PERSONNAGES CÉLÈBRES


Sarah Bernhardt


Scandaleuse ? Génial ? Juive ? Chrétienne ? « Sarah Barnum » ou « Berma » ? Sincère ? Nécrophile ou débordante de vie ? Phèdre sublime, Athalie inégalable ou protagoniste complaisante d’insupportables mélos ? Directrice tyrannique et pingre ou camarade généreuse ? ... Ces aspects contradictoires, les doit-on à l’humeur de ses historiographes ou aux humeurs de l’héroïne ?

LES ORIGINES DE SARAH BERNHARDT

La mythomanie de la mère ; la fertile imagination de Sarah, « la discrétion » du père et les ragots de l’époque ont réussi à égarer les recherches dans un indémaillable imbroglio. Cette mère était sans doute une juive hollandaise, Judith van Hard. Moins sûrement, la fille naturelle d’une marquise donnée tantôt comme bretonne, tantôt comme belge, « Mme Thiaule de Petit Bois de la Nivelle » et d’un oeuliste allemand et israélite, le Dr Bernard. Des deux soeurs de Judith, l’aînée deviendra sévère bourgeoise de Neuilly sous le nom de Faure, la cadette suivra sa mère de Berlin à Londres ..., ou à Amsterdam. En tout cas, dès 1844, on retrouve Judith à Paris, elle s’y nommera Julie, bientôt on la nommera Youle. Lingère, elle serait arrivée dans la capitale en compagnie d’un étudiant en droit, Etienne Bernard, destiné à devenir notaire au Havre et dont elle attend un enfant. Le futur notaire serait bientôt reparti après avoir assuré une rente et promis une dot pour la petite fille née le 23 octobre 1844 et qui, prénommée Rosine, sera finalement appelée Sarah.

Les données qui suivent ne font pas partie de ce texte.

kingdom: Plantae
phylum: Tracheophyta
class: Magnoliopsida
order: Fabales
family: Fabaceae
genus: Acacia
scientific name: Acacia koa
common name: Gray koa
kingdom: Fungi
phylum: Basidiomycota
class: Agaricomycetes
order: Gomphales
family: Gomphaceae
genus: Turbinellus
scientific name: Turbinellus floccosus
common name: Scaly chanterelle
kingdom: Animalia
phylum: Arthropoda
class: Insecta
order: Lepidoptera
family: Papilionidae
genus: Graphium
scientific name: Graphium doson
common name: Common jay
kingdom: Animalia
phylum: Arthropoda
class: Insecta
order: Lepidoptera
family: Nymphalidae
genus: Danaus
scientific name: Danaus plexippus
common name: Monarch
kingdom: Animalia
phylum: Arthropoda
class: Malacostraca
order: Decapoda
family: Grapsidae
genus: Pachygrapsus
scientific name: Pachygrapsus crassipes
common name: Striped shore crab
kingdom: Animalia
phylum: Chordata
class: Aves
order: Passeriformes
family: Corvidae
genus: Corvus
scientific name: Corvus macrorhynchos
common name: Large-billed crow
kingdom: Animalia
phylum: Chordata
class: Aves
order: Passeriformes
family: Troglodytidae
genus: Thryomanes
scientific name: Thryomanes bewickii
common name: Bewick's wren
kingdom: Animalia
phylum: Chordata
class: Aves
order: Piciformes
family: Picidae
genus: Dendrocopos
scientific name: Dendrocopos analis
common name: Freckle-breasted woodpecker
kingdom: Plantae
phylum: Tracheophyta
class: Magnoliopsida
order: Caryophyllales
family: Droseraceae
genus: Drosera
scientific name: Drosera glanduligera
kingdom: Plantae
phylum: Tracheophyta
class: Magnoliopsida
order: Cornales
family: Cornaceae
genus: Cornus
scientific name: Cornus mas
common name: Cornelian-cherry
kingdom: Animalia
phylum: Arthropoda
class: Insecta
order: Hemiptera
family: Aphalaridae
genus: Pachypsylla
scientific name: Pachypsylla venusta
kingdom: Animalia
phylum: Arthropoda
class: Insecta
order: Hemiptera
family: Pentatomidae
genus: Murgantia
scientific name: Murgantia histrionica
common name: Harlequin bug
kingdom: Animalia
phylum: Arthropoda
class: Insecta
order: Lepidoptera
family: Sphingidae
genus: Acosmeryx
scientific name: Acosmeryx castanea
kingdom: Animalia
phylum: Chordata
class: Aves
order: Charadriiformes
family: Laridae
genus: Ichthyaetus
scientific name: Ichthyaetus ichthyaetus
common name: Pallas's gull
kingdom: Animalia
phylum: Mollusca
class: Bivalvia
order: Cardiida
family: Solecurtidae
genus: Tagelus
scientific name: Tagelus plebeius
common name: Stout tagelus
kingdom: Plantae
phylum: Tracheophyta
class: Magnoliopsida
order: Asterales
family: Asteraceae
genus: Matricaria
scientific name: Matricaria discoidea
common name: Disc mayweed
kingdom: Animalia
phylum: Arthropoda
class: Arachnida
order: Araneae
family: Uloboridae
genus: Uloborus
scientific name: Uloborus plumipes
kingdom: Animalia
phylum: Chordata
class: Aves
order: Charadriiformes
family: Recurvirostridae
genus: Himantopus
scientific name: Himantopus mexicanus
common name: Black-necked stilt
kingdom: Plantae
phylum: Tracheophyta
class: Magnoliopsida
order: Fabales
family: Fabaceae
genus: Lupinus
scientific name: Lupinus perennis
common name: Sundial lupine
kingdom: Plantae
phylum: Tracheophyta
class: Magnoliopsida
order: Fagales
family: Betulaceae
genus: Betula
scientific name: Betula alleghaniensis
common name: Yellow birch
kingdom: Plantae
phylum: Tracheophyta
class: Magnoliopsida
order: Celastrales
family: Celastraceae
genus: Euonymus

L’ÉDUCATION DE LA PETITE SARAH

Quelque que soit la profession (elle pose polémique) de Judith-Julie-Youle, elle va changer. Installée rue Saint Honoré sous couleur d’y ouvrir un atelier de mode, elle s’y livre à une activité toute différente qui rend bientôt fort lucrative sa « grande beauté ». Elle confie alors Rosine-Sarah à une nourrice en Bretagne. Après quoi, Youle installe la bretonne à Neuilly sous les yeux de la soeur respectable, mais la nourrice épouse un concierge de la rue de Provence et voilà la petite confinée dans un entresol sans lumière. Pendant ce temps Youle voyage avec l’un de ses nombreux admirateurs - lesquels ne sont pas moins que le duc de Morny, le baron Larrey (fils du chirurgien de Napoléon 1er), Camille Doucet (Directeur des Beaux-Arts), Rosini, Alexandre Dumas et d’autres personnages importants. Ainsi lancé, la « lionne » avait fait venir à Paris sa cadette, Rosine, qui pourvue des mêmes dons réussit de la même manière. C’est cette « tante Sentibon » qui par hasard, tira la petite Sarah sa nièce de la loge du concierge.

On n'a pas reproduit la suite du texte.